Thanks @tphysm and @Roboe, I am still awaiting a response about my phone being replaced, so currently using a nokia 3310 lol. But I’ll keep you updated once I get the fairphone back and switch to FPOOS.
I also have the Yalp store, i have tried several apps but most of them don’t work.
I have installed those apps on a separate account of my android, so i can easily agree that those apps read my non-existant contacts
When you signin with Google in an app having Google device registration enabled on microG (disabled by default), Google gets your IP, the account you entered and the app you signed in to. The rest is randomized.

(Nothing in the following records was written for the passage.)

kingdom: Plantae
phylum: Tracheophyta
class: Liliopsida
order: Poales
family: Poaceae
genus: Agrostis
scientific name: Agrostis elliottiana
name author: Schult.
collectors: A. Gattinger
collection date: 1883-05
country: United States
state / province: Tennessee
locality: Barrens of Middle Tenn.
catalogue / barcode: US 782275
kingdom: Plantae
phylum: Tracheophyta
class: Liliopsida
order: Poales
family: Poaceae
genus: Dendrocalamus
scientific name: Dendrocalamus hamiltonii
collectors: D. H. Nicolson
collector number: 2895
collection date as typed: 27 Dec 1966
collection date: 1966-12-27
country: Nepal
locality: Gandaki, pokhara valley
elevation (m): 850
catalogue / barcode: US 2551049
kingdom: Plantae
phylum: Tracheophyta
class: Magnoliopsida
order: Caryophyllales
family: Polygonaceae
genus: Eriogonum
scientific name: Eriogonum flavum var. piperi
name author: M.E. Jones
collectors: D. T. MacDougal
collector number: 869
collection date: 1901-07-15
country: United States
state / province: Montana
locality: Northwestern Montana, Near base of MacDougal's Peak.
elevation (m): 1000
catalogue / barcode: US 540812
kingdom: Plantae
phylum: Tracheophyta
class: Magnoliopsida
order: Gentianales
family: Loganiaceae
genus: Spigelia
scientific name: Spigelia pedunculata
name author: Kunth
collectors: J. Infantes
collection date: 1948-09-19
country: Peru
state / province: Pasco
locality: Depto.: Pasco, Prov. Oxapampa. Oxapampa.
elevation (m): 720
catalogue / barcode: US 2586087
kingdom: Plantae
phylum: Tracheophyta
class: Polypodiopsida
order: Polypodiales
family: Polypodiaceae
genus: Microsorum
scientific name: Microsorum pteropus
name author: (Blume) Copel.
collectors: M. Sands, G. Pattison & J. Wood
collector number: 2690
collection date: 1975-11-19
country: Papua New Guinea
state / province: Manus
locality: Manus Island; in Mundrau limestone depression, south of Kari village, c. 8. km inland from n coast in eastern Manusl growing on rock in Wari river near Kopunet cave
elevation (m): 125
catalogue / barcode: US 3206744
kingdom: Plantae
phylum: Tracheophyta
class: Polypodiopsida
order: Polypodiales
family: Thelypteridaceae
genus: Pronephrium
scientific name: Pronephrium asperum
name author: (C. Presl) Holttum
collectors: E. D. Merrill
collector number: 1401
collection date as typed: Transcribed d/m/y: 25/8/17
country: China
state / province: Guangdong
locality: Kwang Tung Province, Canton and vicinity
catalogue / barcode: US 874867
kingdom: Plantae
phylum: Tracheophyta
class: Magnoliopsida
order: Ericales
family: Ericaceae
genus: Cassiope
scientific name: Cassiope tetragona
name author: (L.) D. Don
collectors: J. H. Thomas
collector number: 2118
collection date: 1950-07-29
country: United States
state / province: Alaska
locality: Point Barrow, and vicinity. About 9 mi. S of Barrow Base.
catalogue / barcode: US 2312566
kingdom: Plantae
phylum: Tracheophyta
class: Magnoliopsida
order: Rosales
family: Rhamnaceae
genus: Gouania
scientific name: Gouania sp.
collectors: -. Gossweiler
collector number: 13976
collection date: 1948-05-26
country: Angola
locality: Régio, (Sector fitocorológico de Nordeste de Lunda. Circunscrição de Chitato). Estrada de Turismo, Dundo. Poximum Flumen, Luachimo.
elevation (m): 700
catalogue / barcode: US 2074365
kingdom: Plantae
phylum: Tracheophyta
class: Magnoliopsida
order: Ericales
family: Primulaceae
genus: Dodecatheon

When you enable Google Cloud Messaging (disabled by default), then Google gets, with every push message, your IP, the service associated (app) and, depending on how push messaging is implemented in the app, then some other data than could serve to stablish relations.
AFAIK, no more information is shared with Gobble. If any, then it won’t be enabled by default surely. Every other service in microG is implemented with OS services (maps with OpenStreetMap, network location with the backend you choose).
I installed Yalp recently and it seems to use its own fake account: it didn’t ask me for any credentials. Have they changed their approach or did I misunderstand?
Any arguments pro/against either Yalp or Raccoon (which I used up to now)? In other words, does anything speak against using Yalp rather than Raccoon (not depending on a computer does indeed make it a lot simpler…
I also find Yalp a lot more comfortable than Racoon. I think that Yalp is okay to be used. You should be careful, however, if you use Yalp with your own Google account.
Said so, I’ve using a specific, disposable account created only for that purpose for the now obsolete NoGapps (microG) BlankStore, for three (or four?!) years now and I didn’t have any problem.
Anyhow, I recommend using the default Yalp Store credentials now that it has them.